Nuestro
ordenamiento jurídico castiga con penas de prisión y multa el delito de defraudación
tributario, configurando el ilícito penal la defraudación, por acción u
omisión (la posibilidad de consumar el delito por omisión se introdujo
tras la reforma del Código Penal de 1995) a la Hacienda Pública,
eludiendo el pago de tributos, cantidades retenidas o que se hubieran debido
retener o ingresos a cuenta, obteniendo indebidamente devoluciones o
disfrutando beneficios fiscales de la misma forma.
Sin
embargo, para dotar de relevancia penal al impago deben concurrir una serie de
requisitos, como son el quebrantamiento de un deber, en este caso un deber
fiscal de declarar ingresos (motivo por el que el tipo penal debe ir acompañado
siempre por la normativa fiscal vigente al respecto), y junto al anterior debe
converger un elemento intencional, como lo es el deseo consciente de no tributar.
Este
deber fiscal, cuyo incumplimiento puede acarrear hasta seis años de privación
de libertad, encuentra alcance constitucional en el artículo 31 de nuestra
Carta Magna: "Todos contribuirán al sostenimiento de los gastos públicos de
acuerdo con su capacidad económica mediante un sistema tributario justo
inspirado en los principios de igualdad y progresividad que, en ningún caso,
tendrá alcance confiscatorio".
Así,
no toda elusión del pago de tributos es constitutiva de delito, pues únicamente
lo será aquella en la que medie defraudación en sentido estricto, elemento que
requiere la existencia de engaño, simulación, falsedad u ocultación. De no
apreciarse esa intencionalidad defraudatoria nos encontraremos ante un mero
ilícito administrativo.

▬▬▬▬▬▬

Uso de la información:
A) Responda estas preguntas a partir del texto de referencia:
(i) ¿Qué reforma introdujo la posibilidad de consumar el delito por omisión?
(ii) ¿Hasta cuántos años de privación de libertad puede acarrear el incumplimiento del deber fiscal?
(iii) ¿Qué artículo de la Constitución otorga alcance constitucional a ese deber?
B) Según el texto de referencia, ¿por qué el tipo penal debe ir acompañado siempre de la normativa fiscal vigente? Explíquelo en una a tres oraciones.
C) Enumere los elementos que, según el texto de referencia, requiere la defraudación en sentido estricto.
Para lo que sigue no hace falta consultar los datos.

Registros de un conjunto de datos:
▬▬▬▬▬▬

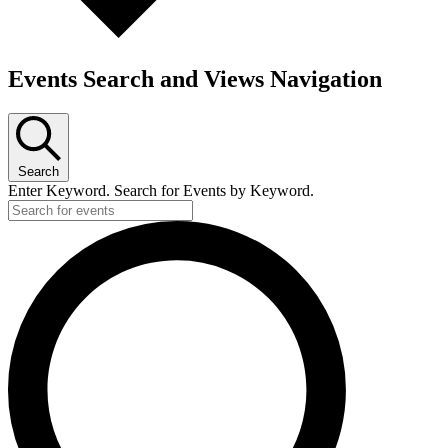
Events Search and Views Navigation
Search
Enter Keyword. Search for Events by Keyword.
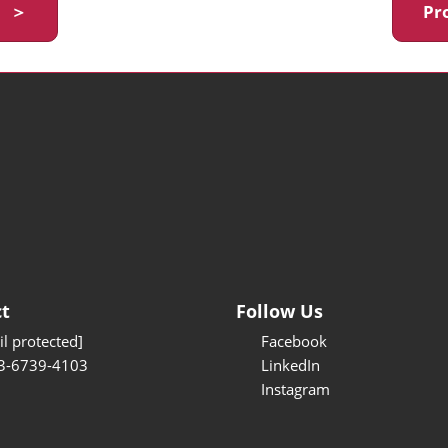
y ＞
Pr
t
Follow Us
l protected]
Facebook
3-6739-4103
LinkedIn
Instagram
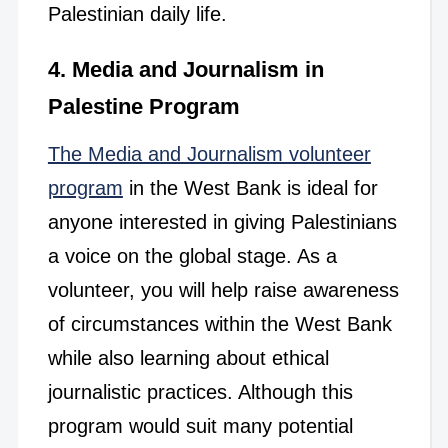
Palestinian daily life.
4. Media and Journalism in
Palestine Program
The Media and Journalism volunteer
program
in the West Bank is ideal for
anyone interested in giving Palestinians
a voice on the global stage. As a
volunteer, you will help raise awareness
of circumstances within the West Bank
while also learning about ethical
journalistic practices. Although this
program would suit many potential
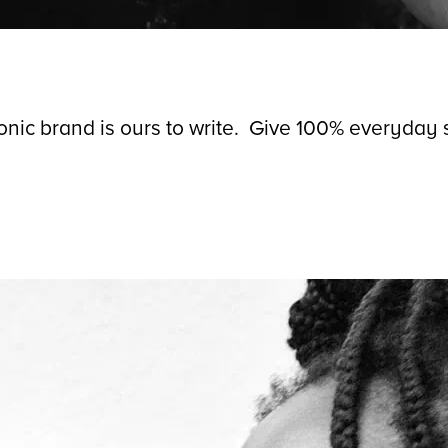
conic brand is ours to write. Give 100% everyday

▬▬▬▬▬▬

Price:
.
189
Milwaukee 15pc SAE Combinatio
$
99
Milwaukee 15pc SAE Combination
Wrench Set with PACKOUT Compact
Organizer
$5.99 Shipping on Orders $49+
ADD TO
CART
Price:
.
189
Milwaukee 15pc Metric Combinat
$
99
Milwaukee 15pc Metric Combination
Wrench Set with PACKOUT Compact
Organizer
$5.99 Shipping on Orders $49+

▬▬▬▬▬▬

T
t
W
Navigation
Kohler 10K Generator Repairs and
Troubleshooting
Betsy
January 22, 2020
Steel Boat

▬▬▬▬▬▬

Resultados de las tareas:
A)
(i) La reforma del Código Penal de 1995.
(ii) Hasta seis años.
(iii) El artículo 31.

B) Para dar relevancia penal al impago se exige el quebrantamiento de un deber, que en este caso es un deber fiscal de declarar ingresos. Por ese motivo, el tipo penal debe completarse siempre con la normativa fiscal vigente al respecto.

C) Engaño, simulación, falsedad y ocultación.